• [ASSIGNED TASK A]: In the JPA collection mapping excerpt, what name does @CollectionTable give the table that stores the tags?

*** PAGE EXCERPT Section Begins ***

JDK collections are heavily used in any complex enterprise application because they are naturally required to model the business domain. For example, in our Book entity, we may want to define a set of tags that describe the genre of the book. A Set<String> would be suitable because we don’t care about the order of these tags and there shouldn’t be duplicates:

import javax.persistence.CollectionTable;
import javax.persistence.ElementCollection;
import javax.persistence.JoinColumn;

@Entity
public class Book {

    @ElementCollection
    @CollectionTable(name = "CONTENT_TAG",
                 joinColumns = @JoinColumn(name = "BOOK_ID"))
    @Column(name = "TAG", nullable = false)
    protected Set<String> contentTags = new HashSet<>();

    ...
}

It is important to remember to initialize the set within the declaration statement to avoid any null references. The declaration type also has to be the interface Set, not the implementation HashSet. The @ElementCollection is required to map this collection. The two other annotations specify metadata about the table that will store the collection. @CollectionTable specifies a name for the table (CONTENT_TAG) that will store the tags, along with a foreign key column BOOK_ID via the @JoinColumn in the collection table. Finally, the @Column defines the name of the column storing the actual tag strings, and also marks it as non-nullable.

*** PAGE EXCERPT Section Ends ***
*** GIVEN RECORDS Section Begins ***

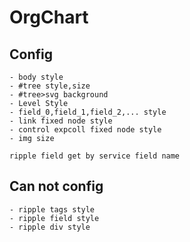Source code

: # OrgChart

## Config
    - body style
    - #tree style,size
    - #tree>svg background
    - Level Style
    - field_0,field_1,field_2,... style
    - link fixed node style
    - control expcoll fixed node style
    - img size

`ripple field get by service field name`


## Can not config
    - ripple tags style
    - ripple field style
    - ripple div style 

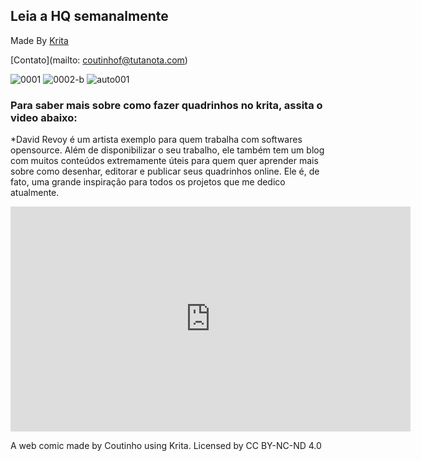 <head><meta charset="utf-8" name="viewport" 
        content= "width=device-width, initial-scale=1.0">
        <link rel="stylesheet" href="style.css">
</Head>

## Leia a HQ semanalmente
Made By [Krita](https://www.krita.org)

[Contato](mailto: coutinhof@tutanota.com) 

![0001](https://user-images.githubusercontent.com/88214445/127722384-7e12040a-b165-459f-b0ee-78bea1ccfc66.jpg)
![0002-b](https://user-images.githubusercontent.com/88214445/127722437-d45d8c42-7cd7-4582-aac5-709b623e7fab.jpg)
![auto001](https://user-images.githubusercontent.com/88214445/127742194-2c34486d-995c-4e08-a873-f8c9a199db06.jpg)


### Para saber mais sobre como fazer quadrinhos no krita, assita o video abaixo:
<p text-align="justify"> *David Revoy é um artista exemplo para quem trabalha com softwares opensource. Além de disponibilizar o seu trabalho, ele também tem um blog com muitos conteúdos extremamente úteis para quem quer aprender mais sobre como desenhar, editorar e publicar seus quadrinhos online. Ele é, de fato, uma grande inspiração para todos os projetos que me dedico atualmente. </p> 

<div class="video-container">
	<iframe width="640" height="360" src="https://www.youtube.com/embed/A7olKdIEtNQ" frameborder="0" allowfullscreen></iframe>
</div>

A web comic made by Coutinho using Krita.
Licensed by CC BY-NC-ND 4.0  

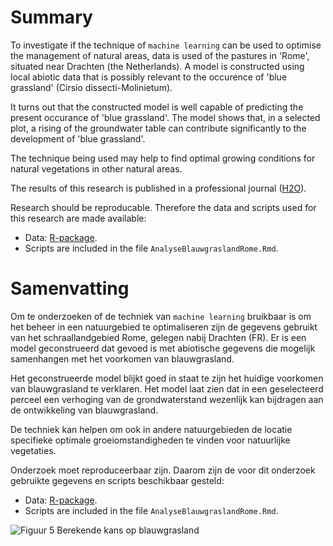 # Summary

To investigate if the technique of `machine learning` can be used to optimise the management of natural areas, data is used of the pastures in 'Rome', situated near Drachten (the Netherlands). A model is constructed using local abiotic data that is possibly relevant to the occurence of 'blue grassland' (Cirsio dissecti-Molinietum).

It turns out that the constructed model is well capable of predicting the present occurance of 'blue grassland'. The model shows that, in a selected plot, a rising of the groundwater table can contribute significantly to the development of 'blue grassland'. 

The technique being used may help to find optimal growing conditions for natural vegetations in other natural areas.

The results of this research is published in a professional journal ([H2O](https://www.h2owaternetwerk.nl/vakartikelen/optimalisatie-van-natuurbeheer)).

Research should be reproducable. Therefore the data and scripts used for this research are made available:

- Data: [R-package](https://github.com/KVIsweco/DataBlauwgraslandRome).
- Scripts are included in the file `AnalyseBlauwgraslandRome.Rmd`.


# Samenvatting

Om te onderzoeken of de techniek van `machine learning` bruikbaar is om het beheer in een natuurgebied te optimaliseren zijn de gegevens gebruikt van het schraallandgebied Rome, gelegen nabij Drachten (FR). Er is een model geconstrueerd dat gevoed is met abiotische gegevens die mogelijk samenhangen met het voorkomen van blauwgrasland.

Het geconstrueerde model blijkt goed in staat te zijn het huidige voorkomen van blauwgrasland te verklaren. Het model laat zien dat in een geselecteerd perceel een verhoging van de grondwaterstand wezenlijk kan bijdragen aan de ontwikkeling van blauwgrasland. 

De techniek kan helpen om ook in andere natuurgebieden de locatie specifieke optimale groeiomstandigheden te vinden voor natuurlijke vegetaties.

Onderzoek moet reproduceerbaar zijn. Daarom zijn de voor dit onderzoek gebruikte gegevens en scripts beschikbaar gesteld:

- Data: [R-package](https://github.com/KVIsweco/DataBlauwgraslandRome).
- Scripts are included in the file `AnalyseBlauwgraslandRome.Rmd`.


![Figuur 5 Berekende kans op blauwgrasland](https://user-images.githubusercontent.com/64690052/89414748-34587780-d72b-11ea-8d7b-86f68db3db89.png)

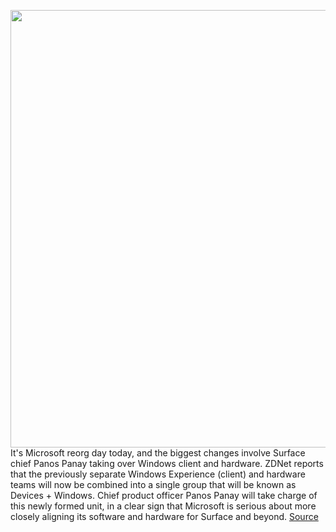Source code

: <img src='https://cdn.vox-cdn.com/thumbor/3-lWAf-QETXHt4e15hgGN2h71yU=/0x0:2040x1363/1200x800/filters:focal(857x519:1183x845)/cdn.vox-cdn.com/uploads/chorus_image/image/66255943/DSCF7141_result.0.jpg' width='700px' /><br/>
It's Microsoft reorg day today, and the biggest changes involve Surface chief Panos Panay taking over Windows client and hardware. ZDNet reports that the previously separate Windows Experience (client) and hardware teams will now be combined into a single group that will be known as Devices + Windows. Chief product officer Panos Panay will take charge of this newly formed unit, in a clear sign that Microsoft is serious about more closely aligning its software and hardware for Surface and beyond.
<a href='https://www.theverge.com/2020/2/5/21124805/microsoft-panos-panay-windows-hardware-devices-joe-belfiore-office-team-reorg'> Source <a/>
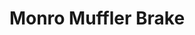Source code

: ---
title: "Monro Muffler Brake"
url: /pittsburgh/monro-muffler-brake-cochran-road/
shop: Autowerkstatt
---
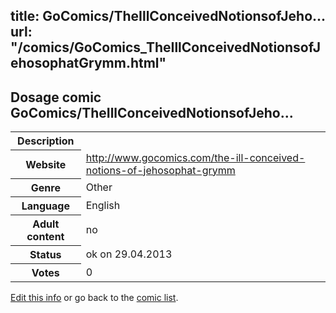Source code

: title: GoComics/TheIllConceivedNotionsofJeho...
url: "/comics/GoComics_TheIllConceivedNotionsofJehosophatGrymm.html"
---
Dosage comic GoComics/TheIllConceivedNotionsofJeho...
-----------------------------------------

<p id="msg"></p>
<script type="text/javascript">
if (window.location.search === '?edit_info_mail=sent_ok') {
  var elem = document.getElementById("msg");
  elem.innerHTML = 'Edited information sucessfully sent for review, which is usually done daily. Thanks!';
  elem.className = 'ok';
}
</script>
<table class="comicinfo">
<tr>
<th>Description</th><td></td>
</tr>
<tr>
<th>Website</th><td><a href="http://www.gocomics.com/the-ill-conceived-notions-of-jehosophat-grymm">http://www.gocomics.com/the-ill-conceived-notions-of-jehosophat-grymm</a></td>
</tr>
<tr>
<th>Genre</th><td>Other</td>
</tr>
<tr>
<th>Language</th><td>English</td>
</tr>
<tr>
<th>Adult content</th><td>no</td>
</tr>
<tr>
<th>Status</th><td>ok on 29.04.2013</td>
</tr>
<tr>
<th>Votes</th><td>0</td>
</tr>
</table>

[Edit this info](GoComics_TheIllConceivedNotionsofJehosophatGrymm_edit.html) or go back to the [comic list](../comic-index.html).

*** GIVEN RECORDS Section Ends ***

• [ASSIGNED TASK B]: In the listing, replace "fixed node" with "pinned node" in the lines from the start through the line holding "field get by", inclusive, and give those lines back without the pictures.

• [EXERCISE ANSWER A]: CONTENT_TAG

• [EXERCISE ANSWER B]:
Source code

: # OrgChart

## Config
    - body style
    - #tree style,size
    - #tree>svg background
    - Level Style
    - field_0,field_1,field_2,... style
    - link pinned node style
    - control expcoll pinned node style
    - img size

`ripple field get by service field name`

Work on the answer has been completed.